Make API Gateway of micro service architecture more robust

My microservice architecture consists of several different web services that run in docker containers and are accessible via REST. My frontend web application accesses these micro services via an API gateway, which has been realized with spring boot (it is also a webservice, it just acts as a single interface to the others). Sometimes one or several of the backend webservices can go offline or be unavailable due to processing large amounts of data. In that case the frontend needs wait for a long time for a time out from the API Gateway or an error message. Because the backend webservices also communicate between each other over the gateway, a failure in one can lead to long wait times in another, which excerbates the problem.

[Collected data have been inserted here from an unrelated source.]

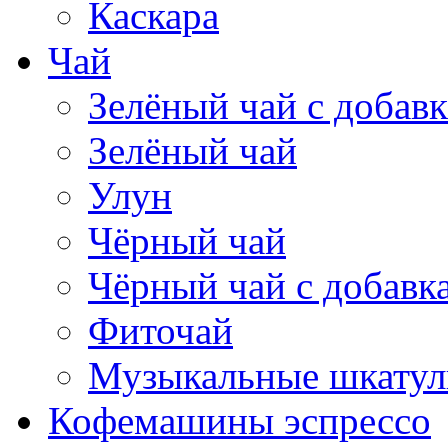
Каскара
Чай
Зелёный чай с добав
Зелёный чай
Улун
Чёрный чай
Чёрный чай с добавк
Фиточай
Музыкальные шкатул
Кофемашины эспрессо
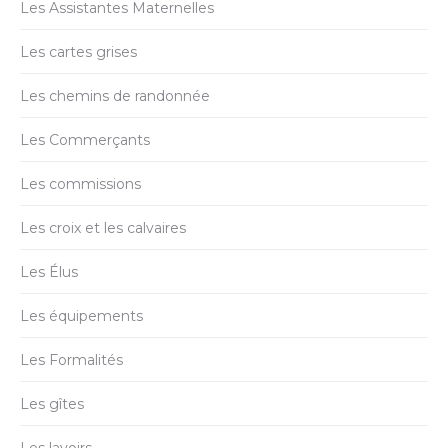
Les Assistantes Maternelles
Les cartes grises
Les chemins de randonnée
Les Commerçants
Les commissions
Les croix et les calvaires
Les Élus
Les équipements
Les Formalités
Les gîtes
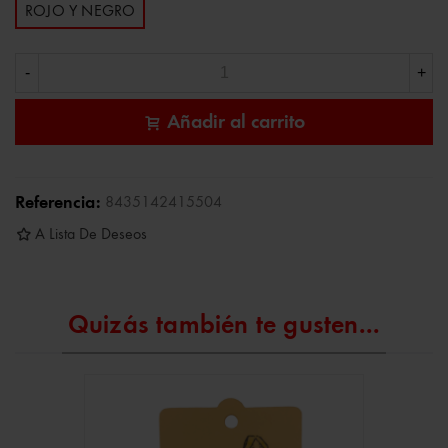
ROJO Y NEGRO
-
+
Añadir al carrito
Referencia:
8435142415504
A Lista De Deseos
Quizás también te gusten...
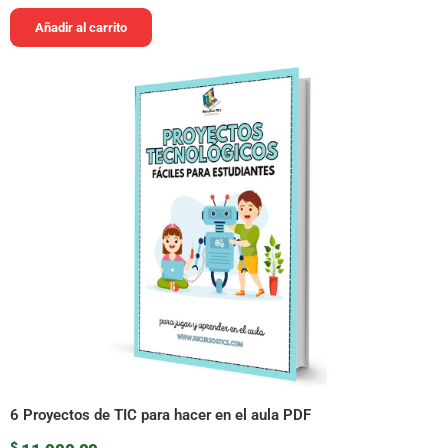
Añadir al carrito
6 Proyectos de TIC para hacer en el aula PDF
$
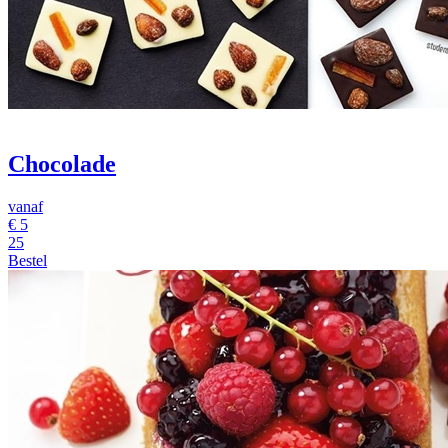
Chocolade
vanaf
€
5
25
Bestel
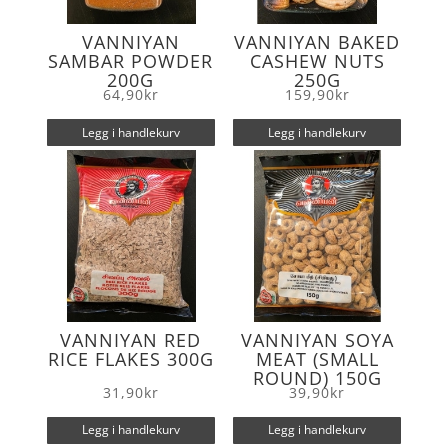
VANNIYAN
VANNIYAN BAKED
SAMBAR POWDER
CASHEW NUTS
200G
250G
64,90
kr
159,90
kr
Legg i handlekurv
Legg i handlekurv
VANNIYAN RED
VANNIYAN SOYA
RICE FLAKES 300G
MEAT (SMALL
ROUND) 150G
31,90
kr
39,90
kr
Legg i handlekurv
Legg i handlekurv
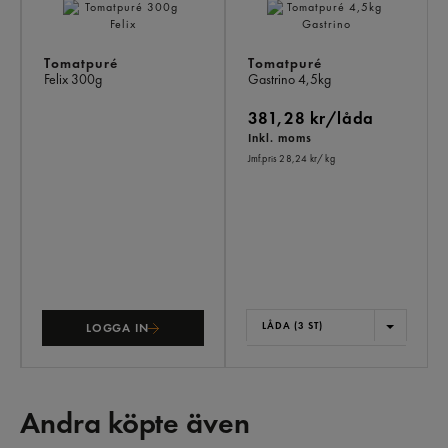
Tomatpuré
Tomatpuré
Felix
300g
Gastrino
4,5kg
381,28 kr/låda
Inkl. moms
Jmf.pris 28,24 kr
/ kg
LÅDA (3 ST)
LOGGA IN
Andra köpte även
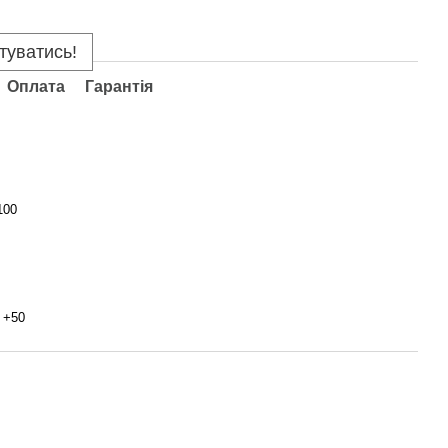
туватись!
Оплата
Гарантія
100
о +50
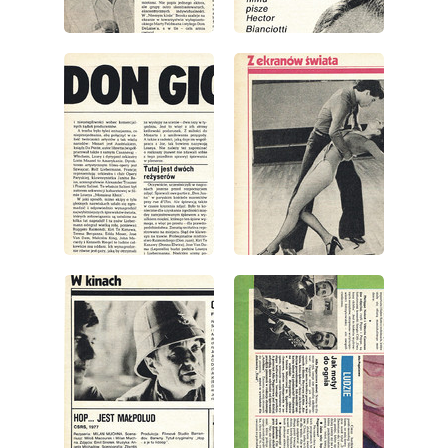
wydanie: 1/1979
wydanie: 1/1979
wydanie: 1/1979
wydanie: 1/1979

I would like to know solutions which could make my architecture more robust and increase fault tolerate at the API gateway.
1 answer

Add Hystrix

Hystrix ( is a fault tolerance library developed by Netflix, which uses the circuit breaker pattern to increase the fault tolerance of your Java code. It works by wrapping your code in so called Commands and providing Fallback Methods.

It is integrated in spring cloud, with the spring-cloud-starter-hystrix maven artifact.

The spring integration allows you to declare your service methods as Hystrix commands with annotations, for example:

@HystrixCommand(fallbackMethod = "fallback", commandProperties = {
@HystrixProperty(name = "execution.isolation.thread.timeoutInMilliseconds", value = TIMEOUT)
public Object callService() {
//insert code to send a request to one of your microservices, which could fail, here

private Object fallback(){
//insert code to execute if service fails or takes too long to answer here

With above code snippet you can declare a time out for your method, after which the fallback method will be executed. Furthermore the fallback method is executed should an exception occur or if the method failed too often consecutively (circuit breaker pattern). This allows for fail fast semantics and the failing/overwhelmed microservice you are trying to call is given time to recover.